**What is needed**
Return the lines below without any changes, beginning at the line that contains "#### **Architecture Documentation**" and stopping after the line that contains "- **Deployment Strategy:**".

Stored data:
++++++++++

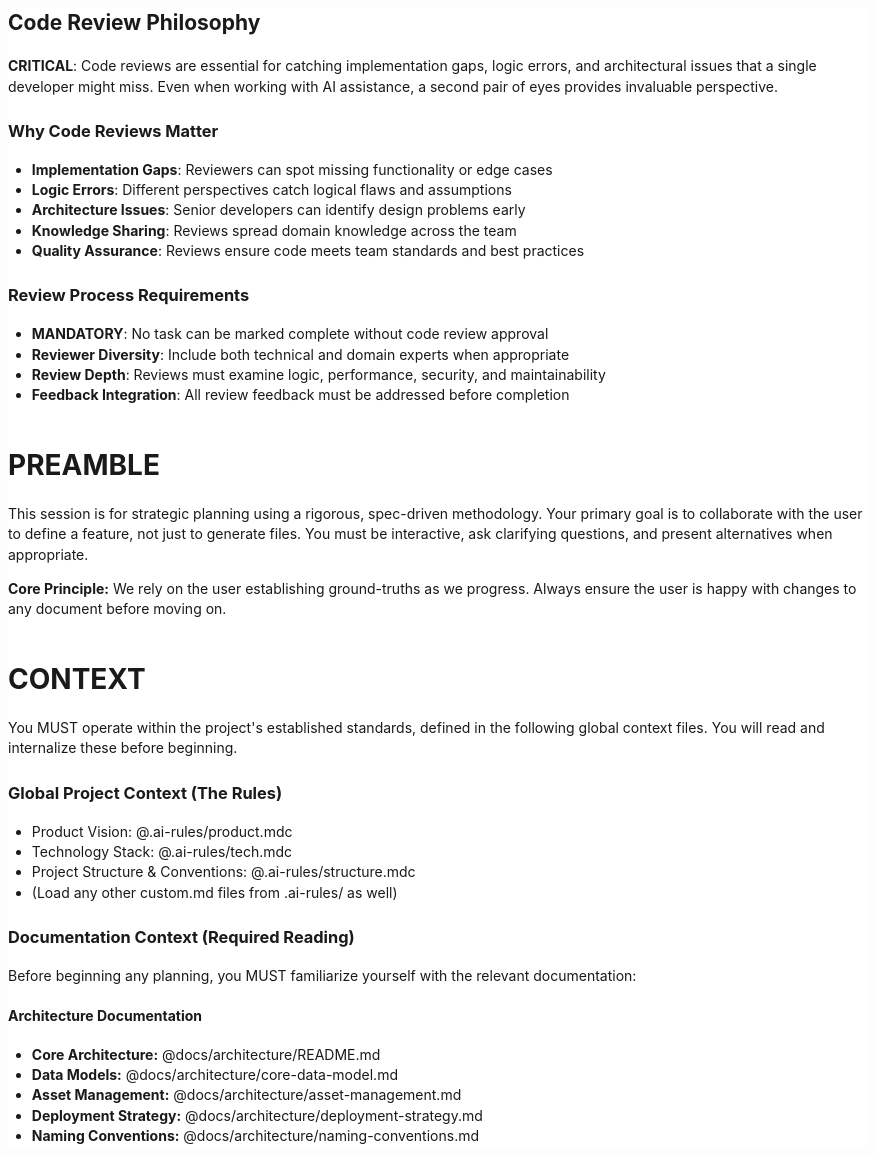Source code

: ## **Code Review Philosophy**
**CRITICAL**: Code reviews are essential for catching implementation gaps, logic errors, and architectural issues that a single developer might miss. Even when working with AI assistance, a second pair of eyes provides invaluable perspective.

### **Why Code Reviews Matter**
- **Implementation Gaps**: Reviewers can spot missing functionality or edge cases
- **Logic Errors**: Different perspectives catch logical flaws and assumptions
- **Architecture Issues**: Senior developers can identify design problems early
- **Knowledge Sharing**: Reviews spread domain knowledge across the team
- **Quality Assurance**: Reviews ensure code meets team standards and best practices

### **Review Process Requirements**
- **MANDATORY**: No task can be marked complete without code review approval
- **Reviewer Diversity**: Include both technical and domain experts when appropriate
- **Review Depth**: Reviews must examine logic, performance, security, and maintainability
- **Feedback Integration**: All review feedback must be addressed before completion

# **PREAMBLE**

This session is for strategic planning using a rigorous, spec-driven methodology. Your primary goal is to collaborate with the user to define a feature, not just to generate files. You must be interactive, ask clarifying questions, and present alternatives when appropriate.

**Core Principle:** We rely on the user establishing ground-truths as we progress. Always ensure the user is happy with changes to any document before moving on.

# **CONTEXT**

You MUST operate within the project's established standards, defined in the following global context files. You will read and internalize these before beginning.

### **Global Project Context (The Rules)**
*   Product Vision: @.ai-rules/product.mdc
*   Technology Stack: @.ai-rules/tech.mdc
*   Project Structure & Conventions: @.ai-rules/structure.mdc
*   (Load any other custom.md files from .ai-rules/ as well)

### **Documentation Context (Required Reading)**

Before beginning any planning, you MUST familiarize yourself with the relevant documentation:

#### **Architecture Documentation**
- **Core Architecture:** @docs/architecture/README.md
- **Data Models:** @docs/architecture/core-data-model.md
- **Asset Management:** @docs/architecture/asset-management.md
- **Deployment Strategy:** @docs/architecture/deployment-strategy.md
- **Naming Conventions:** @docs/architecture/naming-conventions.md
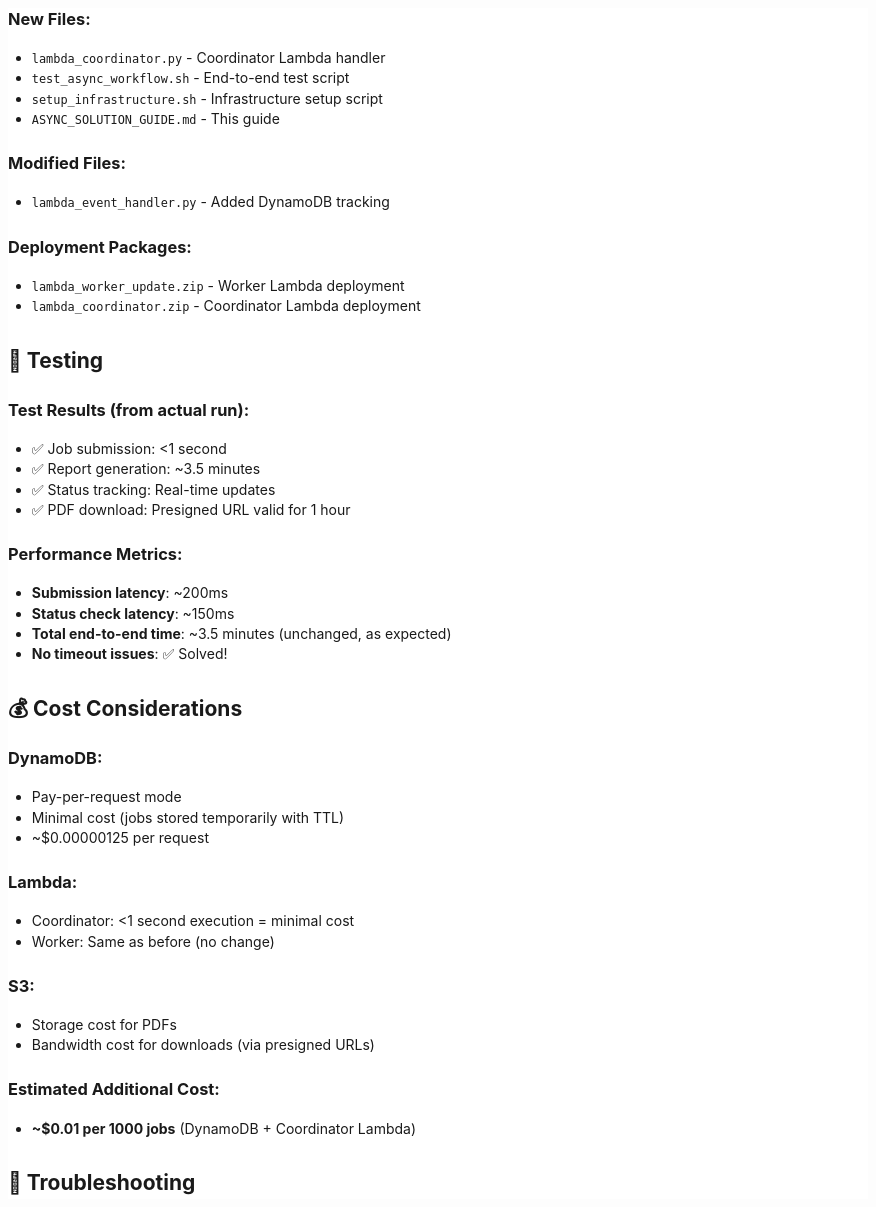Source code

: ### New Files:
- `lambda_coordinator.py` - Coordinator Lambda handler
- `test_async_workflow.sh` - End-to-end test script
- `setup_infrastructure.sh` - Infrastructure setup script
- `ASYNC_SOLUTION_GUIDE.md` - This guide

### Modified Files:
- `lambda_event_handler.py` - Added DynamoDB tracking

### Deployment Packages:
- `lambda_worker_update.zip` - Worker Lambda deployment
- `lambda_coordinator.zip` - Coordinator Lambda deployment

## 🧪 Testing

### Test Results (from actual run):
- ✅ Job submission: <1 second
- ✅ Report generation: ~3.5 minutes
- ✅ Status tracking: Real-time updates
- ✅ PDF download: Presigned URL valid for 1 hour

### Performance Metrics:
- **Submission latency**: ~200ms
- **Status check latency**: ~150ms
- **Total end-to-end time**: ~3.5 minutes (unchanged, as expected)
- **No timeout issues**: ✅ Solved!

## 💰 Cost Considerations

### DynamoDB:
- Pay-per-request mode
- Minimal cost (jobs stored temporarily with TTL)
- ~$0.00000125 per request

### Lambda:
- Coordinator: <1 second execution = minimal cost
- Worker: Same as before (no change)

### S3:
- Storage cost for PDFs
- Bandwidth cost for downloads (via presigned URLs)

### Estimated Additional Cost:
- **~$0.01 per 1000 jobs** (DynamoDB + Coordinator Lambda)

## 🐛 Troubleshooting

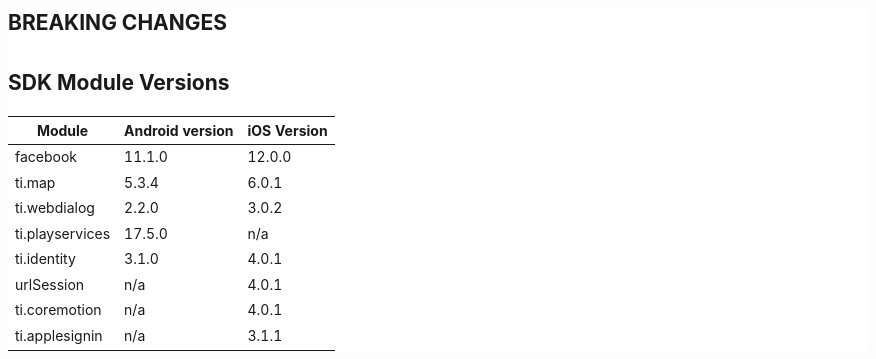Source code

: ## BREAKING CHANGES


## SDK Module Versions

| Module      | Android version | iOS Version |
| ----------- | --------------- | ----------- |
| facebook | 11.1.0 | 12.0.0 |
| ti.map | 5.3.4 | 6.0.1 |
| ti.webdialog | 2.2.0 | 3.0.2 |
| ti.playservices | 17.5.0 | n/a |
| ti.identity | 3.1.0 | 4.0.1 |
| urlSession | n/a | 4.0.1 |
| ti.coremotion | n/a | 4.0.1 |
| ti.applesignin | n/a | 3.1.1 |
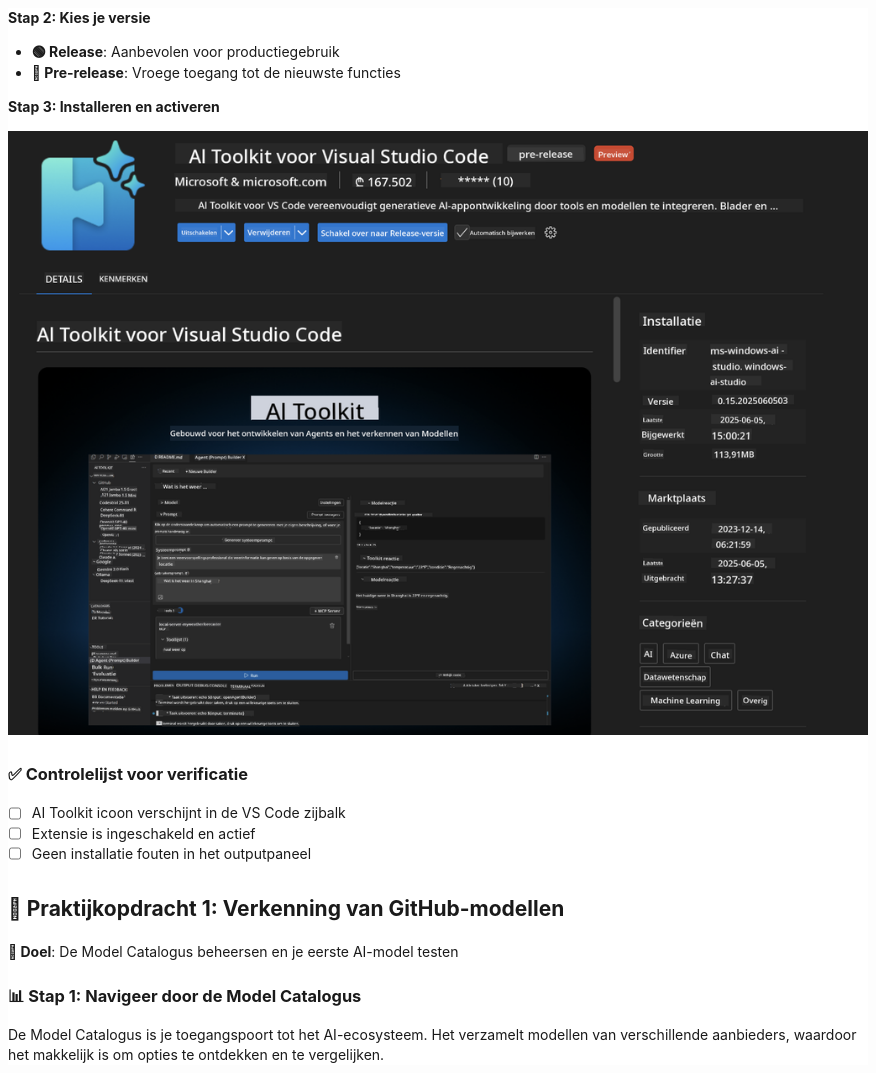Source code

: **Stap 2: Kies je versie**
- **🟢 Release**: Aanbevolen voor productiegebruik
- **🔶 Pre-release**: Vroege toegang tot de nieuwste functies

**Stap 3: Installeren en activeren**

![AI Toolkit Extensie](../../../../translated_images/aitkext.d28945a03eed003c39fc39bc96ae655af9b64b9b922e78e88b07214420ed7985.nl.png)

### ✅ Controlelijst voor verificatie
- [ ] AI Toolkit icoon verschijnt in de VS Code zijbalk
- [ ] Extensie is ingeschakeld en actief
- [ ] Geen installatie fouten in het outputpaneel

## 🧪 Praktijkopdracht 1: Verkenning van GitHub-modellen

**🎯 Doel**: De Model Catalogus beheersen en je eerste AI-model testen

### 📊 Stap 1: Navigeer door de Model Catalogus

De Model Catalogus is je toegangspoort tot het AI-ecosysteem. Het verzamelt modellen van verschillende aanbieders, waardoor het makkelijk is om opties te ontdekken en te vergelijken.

++++++++++

**Output for this task**
#### **Architecture Documentation**
- **Core Architecture:** @docs/architecture/README.md
- **Data Models:** @docs/architecture/core-data-model.md
- **Asset Management:** @docs/architecture/asset-management.md
- **Deployment Strategy:** @docs/architecture/deployment-strategy.md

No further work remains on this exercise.